AML and CML are diagnosed by the characteristic findings on bone marrow examination; as a result, PET scan is not a routine in the diagnosis. For AML, PET scan can help detect recurrence and relapse of disease, specially extramedullary disease, and also helpful in patients who present with fever of unknown origin [14]. Typically, PET scan will show increased uptake in the bone marrow, which can be homogenous or nonhomogenous. The increased bone marrow uptake is very sensitive, with a sensitivity of 93.3% [15]. The drawback is the low specificity due to other causes of increased bone marrow uptake like infections or treatment with granulocyte colony-stimulating factor (GCSF) or erythropoietin [16]. The major benefit of PET scan is the detection of extramedullary disease, which might be difficult to diagnose early or until a significant increase in the mass size. The findings in our reported case suggest PET scan is helpful in detecting chloroma in a patient with CML.

Conclusion

Myeloid sarcoma is difficult to diagnose, and treatment is challenging. In patients with CML, myeloid sarcoma is more challenging as it is a very uncommon finding, and treatment outcome is not clear due to the few reported patients. Despite being rare, the clinician should have suspicions of this rare diagnosis and not to miss it for other causes like abscesses or infections. PET scan and MRI are useful imaging modalities that can aim to catch the diagnosis.

Statement of Ethics

The case was approved by the Medical Research Center in Hamad Medical Corporation in Doha, with MRC-04-22-269. Written informed consent was obtained from the patient for publication of the details of their medical case and any accompanying images.

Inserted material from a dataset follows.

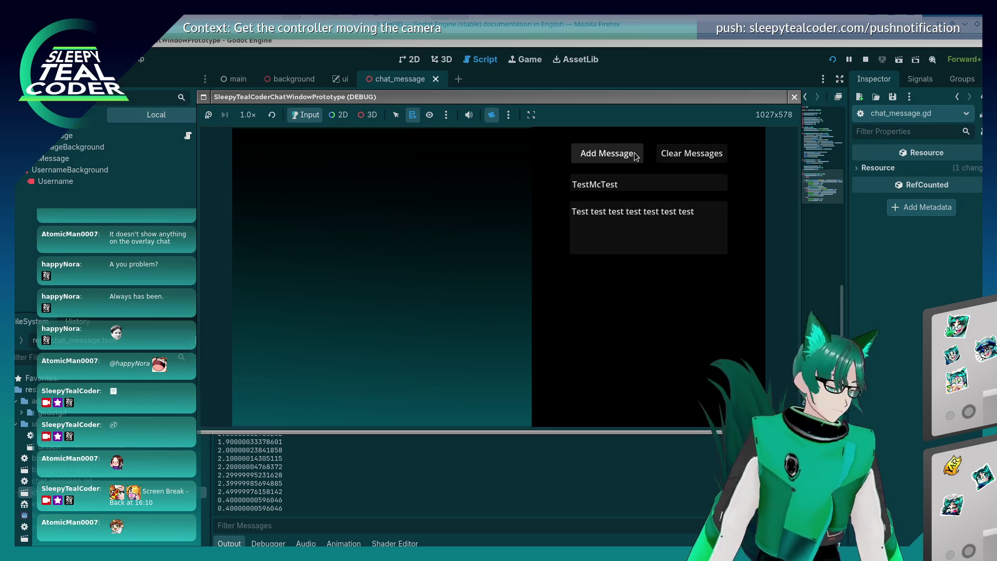
left_click(634, 155)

Conflict of Interest Statement

All authors have no conflicts of interest.

Funding Sources

No fund was received, payment for open access by the Qatar National Library.

Author Contributions

Elrazi Ali and Mohammed A. Yassin wrote and edited the final manuscript. Mohammad Abu-Tineh, Mohamed Abdelrazek, and Eihab A. Suhabi edited the final manuscript. Mahir Petkar and Mzaki Karzoun contributed to the histology part of the final manuscript. Lajos Szabados edited the radiology part of the final manuscript.

Data Availability Statement

All data generated or analyzed during this study are included in this article. Further inquiries can be directed to the corresponding author.